COMMENTARY

Northern Illinois meets expectations

— The steady drumbeat of buildup to this 79th Orange Bowl was whether lil’ old Northern Illinois “belonged” in a Bowl Championship Series game as big and storied as Tuesday night’s at Sun Life Stadium.

Define “belonged,” I might say if I were being charitable.

There is no doubt the Huskies belonged according to every available poll and survey taken in or around DeKalb, Ill.

There must be considerable doubt now, though, whether Northern Illinois belonged in a BCS bowl if the idea was to field a highly competitive game. But here’s the thing: There were long stretches Tuesday night when it didn’t look like the heavily favored Florida State Seminoles belonged on this stage much more than Northern Illinois did.

Florida State won 31-10, and the game was only as close as it was by a largely unwatchable combination of the losers being hugely overmatched and the winners seeming to have only a casual interest in the outcome.

As appetizers go, this one left us mostly hungry, left us wanting. This was the prelude to next week’s BCS Championship Game between Notre Dame and Alabama in the same stadium, but it was a mostly bad football game that neither gave Northern Illinois the full validation it sought nor appreciably demonstrated that the Seminoles have returned to elite status with their first BCS bowl appearance since 2006.

Bad game?

Country singer Jake Owen performed at halftime and put his spin on the Van Halen song “Jump.” I wished he’d adapted the lyrics to reflect the first half. From “might as well jump!” to “might as well punt!”

Northern Illinois was the first school from the Mid-American Conference ever invited to a BCS bowl and was out to prove that a 12-1 record built against the likes of Toledo and Eastern Michigan would stand up against the best team from the bigger Atlantic Coast Conference.

It didn’t, and if you think it did, blame Florida State’s less-than-powerful performance.

Northern Illinois just did not have the caliber of talent to really compete. Even Northern Illinois’ coach, Rod Carey, had implied as much leading up to the game in trying to explain the chip on his players’ shoulders.

“These guys are recruited from the MAC,” he’d said. “They’re told they’re not good enough to play elsewhere.”

I have my doubts whether Northern Illinois would beat the Miami Hurricanes.

So Northern Illinois came into the game prepared to try everything to make up the shortfall in talent.

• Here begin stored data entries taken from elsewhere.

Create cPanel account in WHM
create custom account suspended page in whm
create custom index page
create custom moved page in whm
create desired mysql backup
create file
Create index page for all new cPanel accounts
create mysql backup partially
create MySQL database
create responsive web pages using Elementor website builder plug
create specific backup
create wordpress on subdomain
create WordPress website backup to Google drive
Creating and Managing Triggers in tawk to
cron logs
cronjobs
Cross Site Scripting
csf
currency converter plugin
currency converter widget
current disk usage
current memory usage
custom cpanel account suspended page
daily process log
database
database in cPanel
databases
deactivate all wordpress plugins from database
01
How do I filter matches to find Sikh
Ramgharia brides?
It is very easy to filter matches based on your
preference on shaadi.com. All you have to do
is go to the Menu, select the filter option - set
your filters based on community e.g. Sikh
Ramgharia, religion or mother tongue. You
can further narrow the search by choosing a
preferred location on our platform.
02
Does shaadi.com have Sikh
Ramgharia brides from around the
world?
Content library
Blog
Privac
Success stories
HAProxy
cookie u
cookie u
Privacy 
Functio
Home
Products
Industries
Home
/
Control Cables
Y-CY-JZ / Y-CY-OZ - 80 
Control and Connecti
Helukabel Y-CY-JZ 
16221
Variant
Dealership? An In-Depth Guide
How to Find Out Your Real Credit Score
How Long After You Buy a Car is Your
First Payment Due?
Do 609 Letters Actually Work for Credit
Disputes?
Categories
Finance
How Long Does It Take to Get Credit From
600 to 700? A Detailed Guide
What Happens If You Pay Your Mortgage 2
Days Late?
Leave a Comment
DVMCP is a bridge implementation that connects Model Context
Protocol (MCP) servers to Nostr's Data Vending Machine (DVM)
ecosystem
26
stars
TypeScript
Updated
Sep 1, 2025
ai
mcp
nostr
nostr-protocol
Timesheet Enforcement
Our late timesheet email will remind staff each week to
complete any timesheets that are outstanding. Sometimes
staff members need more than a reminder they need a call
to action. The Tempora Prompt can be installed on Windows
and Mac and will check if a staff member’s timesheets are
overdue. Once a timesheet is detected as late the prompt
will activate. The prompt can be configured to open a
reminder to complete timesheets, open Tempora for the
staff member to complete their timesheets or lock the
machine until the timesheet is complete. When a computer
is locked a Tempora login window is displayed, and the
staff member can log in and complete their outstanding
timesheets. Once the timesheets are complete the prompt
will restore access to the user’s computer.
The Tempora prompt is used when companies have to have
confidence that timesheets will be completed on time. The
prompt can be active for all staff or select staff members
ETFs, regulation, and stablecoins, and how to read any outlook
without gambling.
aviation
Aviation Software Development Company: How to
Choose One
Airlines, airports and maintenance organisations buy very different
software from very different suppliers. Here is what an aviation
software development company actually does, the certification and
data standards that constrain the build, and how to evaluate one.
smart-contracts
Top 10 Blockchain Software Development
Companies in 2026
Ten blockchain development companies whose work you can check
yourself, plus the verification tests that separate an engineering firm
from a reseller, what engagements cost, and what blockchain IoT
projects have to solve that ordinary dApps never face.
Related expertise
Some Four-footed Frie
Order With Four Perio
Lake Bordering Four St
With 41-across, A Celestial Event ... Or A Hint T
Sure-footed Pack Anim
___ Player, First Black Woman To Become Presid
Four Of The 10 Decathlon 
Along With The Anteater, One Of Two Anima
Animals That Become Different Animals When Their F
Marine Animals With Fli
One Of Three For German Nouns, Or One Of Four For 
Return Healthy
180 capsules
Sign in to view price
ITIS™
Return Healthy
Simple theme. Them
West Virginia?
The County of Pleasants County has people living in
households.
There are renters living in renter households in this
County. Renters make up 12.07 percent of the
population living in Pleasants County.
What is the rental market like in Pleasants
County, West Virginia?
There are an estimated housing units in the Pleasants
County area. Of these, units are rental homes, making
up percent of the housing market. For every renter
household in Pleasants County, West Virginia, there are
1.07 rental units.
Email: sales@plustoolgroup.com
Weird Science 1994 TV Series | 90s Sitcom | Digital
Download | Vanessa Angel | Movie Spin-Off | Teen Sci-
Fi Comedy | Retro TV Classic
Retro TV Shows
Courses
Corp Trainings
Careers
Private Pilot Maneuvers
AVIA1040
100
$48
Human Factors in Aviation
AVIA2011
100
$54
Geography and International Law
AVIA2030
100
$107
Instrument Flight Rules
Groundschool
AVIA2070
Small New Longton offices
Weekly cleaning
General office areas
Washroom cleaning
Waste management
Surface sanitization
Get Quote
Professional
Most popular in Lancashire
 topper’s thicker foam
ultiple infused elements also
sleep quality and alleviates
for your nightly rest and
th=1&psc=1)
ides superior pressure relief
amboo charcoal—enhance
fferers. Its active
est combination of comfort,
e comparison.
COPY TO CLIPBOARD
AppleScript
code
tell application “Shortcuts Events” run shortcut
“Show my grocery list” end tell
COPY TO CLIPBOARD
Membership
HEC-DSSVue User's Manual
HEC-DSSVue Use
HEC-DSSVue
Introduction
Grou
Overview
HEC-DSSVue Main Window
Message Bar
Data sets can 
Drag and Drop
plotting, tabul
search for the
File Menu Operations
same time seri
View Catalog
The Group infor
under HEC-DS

The Huskies were overmatched, clearly the inferior team, and knew it. Their game plan, their daring, said so. Northern Illinois faked a punt for the first time all season, and pulled it off. It tried an onside kick for the first time, and recovered that, too.

The tricks kept it close for a while.

The loss was as respectable as losses can be, all things considered.

Underdog might be the most casually overused word in sports - most every game in every sport has one, after all - but not quite like this. Not like we saw coming into this game.

You had the feeling the Huskies were playing for more than the good folks back home in DeKalb or the 6,000 or so fans who made a winter vacation of this trip. They were playing for the little guys everywhere. Not just for the underdogs. For the teams told they don’t even belong on the same field. They were playing for anybody who has ever been laughed at or told, “You aren’t good enough.”

The Huskies spent an entire week being asked in various ways if they “belonged.” They could only have been more obviously cast in their role if the players had all carried slingshots as props.

Carey had called Northern Illinois “a well-kept secret” and said “we’re trying to let people in on the secret.”

The fairy-tale ending didn’t happen.

But if you’re asking now, after this game, whether Northern Illinois “belonged” on this stage, I’d say this. College football TV analyst Kirk Herbstreit had said Northern Illinois making a BCS bowl was a “disgrace.” It could have been. It wasn’t.

But neither did it validate the MAC or Northern Illinois.